Jesse Mumm, PhD.
Gentrification is the process by which a new class of higher status residents appropriates a geographic area leading to the displacement of lower status residents. While this seems a simple and direct definition, there are few words in the English language so contested, and few concepts as chronically manipulated or misrepresented (Lees, Slater & Wyly 2010 & 2008). The radical sociologist Ruth Glass coined the word ‘gentrification’ to describe what was already happening to central London in the early sixties. She defined gentrification as “an upper-middle class takeover” of “[s]habby, modest” housing “upgraded” into “elegant, expensive residences” that are “enormously inflated” in “status and value” until “all or most of the original working class occupiers are displaced” and “the whole social character of the district is changed” (1964: xviii-xix). Gentrification is happening in most US cities, most European cities, and throughout Latin America and parts of Asia, Africa, and the Middle East, especially where income inequality by race or class divide cities into upscale versus impoverished terrains.

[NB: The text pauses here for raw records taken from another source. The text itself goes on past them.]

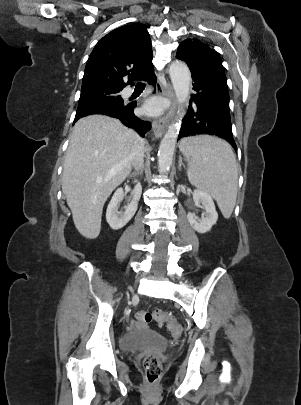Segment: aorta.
I'll use <instances>...</instances> for the list:
<instances>
[{
    "label": "aorta",
    "mask_w": 301,
    "mask_h": 405,
    "mask_svg": "<svg viewBox=\"0 0 301 405\" xmlns=\"http://www.w3.org/2000/svg\"><path fill=\"white\" fill-rule=\"evenodd\" d=\"M170 78L173 84L177 101L184 104L189 96V86L191 73L188 66L179 60L171 63L169 68ZM184 109L181 107L177 111L175 120L169 125L158 151V171L160 174H167L172 165L175 146L181 127V119L184 116Z\"/></svg>",
    "instance_id": "obj_1"
}]
</instances>
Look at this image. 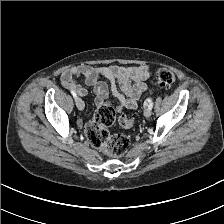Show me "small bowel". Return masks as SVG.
Instances as JSON below:
<instances>
[{
  "label": "small bowel",
  "instance_id": "small-bowel-1",
  "mask_svg": "<svg viewBox=\"0 0 224 224\" xmlns=\"http://www.w3.org/2000/svg\"><path fill=\"white\" fill-rule=\"evenodd\" d=\"M151 69L146 65L135 66H98L79 65L65 70L61 74V83L68 90L75 91L79 96L87 95V90L75 81L83 77L85 83L94 89L97 106L106 105L109 88L117 100V110L136 109L140 95L147 90L144 82L150 75ZM104 78L109 82L100 81ZM82 125V121H78Z\"/></svg>",
  "mask_w": 224,
  "mask_h": 224
}]
</instances>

Gentrification is often denied or presented in the misinformed discourse of ‘a little good and little bad,’ precisely because to identify oppression and displacement is to recognize that race and class inequalities still determine who has a right to community in a democratic society and who does not. The ‘statuses’ and processes’ in the definition may be wildly varied from place to place, but in the US this generally involves city policies, local political collusion, and real estate capital re-concentration in conjunction with a largely white middle class rental and buyer market. Over years these factions actively work together to remake and rebrand urban neighborhoods and artificially inflate local real estate values, which becomes the main lever for forcing longer term residents—who tend to be largely people of color—to relocate to avoid higher taxes and rents.
If there is no ‘gentry’ as a group, and no process by which they actively displace others, then there would be little use for the word, and some of its most common code words might be more appropriate: improvement, rehabbing, redevelopment, restoration—all of which omit human social actors. Yet gentrification is not natural or inevitable—neither rain nor astrology—but rather a thing people do to other people. Its effects in Chicago include increasing homelessness, decreasing affordability, chaos in local school systems, increasing violence paralleling increased local income inequality and gang territory disruption, and all the attendant economic stressors of shifting more of the wealth of the poor toward the landowning classes. The deeper subjective burden of losing social networks, community fabric, crucial institutions, and paths and places of meaning, through no fault of their own, is now the subject of a growing literature on the violence of displacement.
In the United States the overwhelming majority of gentrified neighborhoods were artificially devaluated by the white market and the real estate industry as they became majority black or Latino in the middle of the twentieth century. I argue in my work that gentrification in Chicago reveals distinct white and non-white racial histories, relies on a “racial fix” in the speculative housing market, produces new profits from past racism, and effectively generates new forms of flexible racism based on what I call “intimate segregation” (Mumm 2008, 2016 & 2017). Rather than creating places of social integration as often sold or promoted in city policy, gentrification instead reinforces race and class divisions, disrupts and destroys established working class communities, and engages the white middle class in leading parallel lives in proximity to people of color they largely ignore. Gentrification in present day Chicago and other US cities has also been one central impetus for black and Latino communities to reexamine their social and political capital and to resist displacement by organizing directly on behalf of the right to community.
Glass, Ruth. 1964. London: Aspects Of Change. Centre for Urban Studies: 3, London: MacGibbon & Kee.
Lees, Loretta, Tom Slater, & Elvin Wyly. 2008. Gentrification. New York: Routledge.
———-. 2010. The Gentrification Reader. New York: Routledge.
Mumm, Jesse. 2008. “Redoing Chicago: Gentrification, Race, and Intimate Segregation,” North
American Dialogue, Society for the Anthropology of North America, April 2008, 11(1): pp. 16-19.
———-. 2016. “Gentrification in Color and Time: White and Puerto Rican Racial Histories at
Work in Humboldt Park,” CENTRO Journal, 28:2, December 2016, pp. 152-189.
———-. 2017. “The Racial Fix: White Currency in the Gentrification of Black and Latino
Chicago,” Focaal: The Journal of Global Anthropology, accepted for publication, forthcoming late 2017.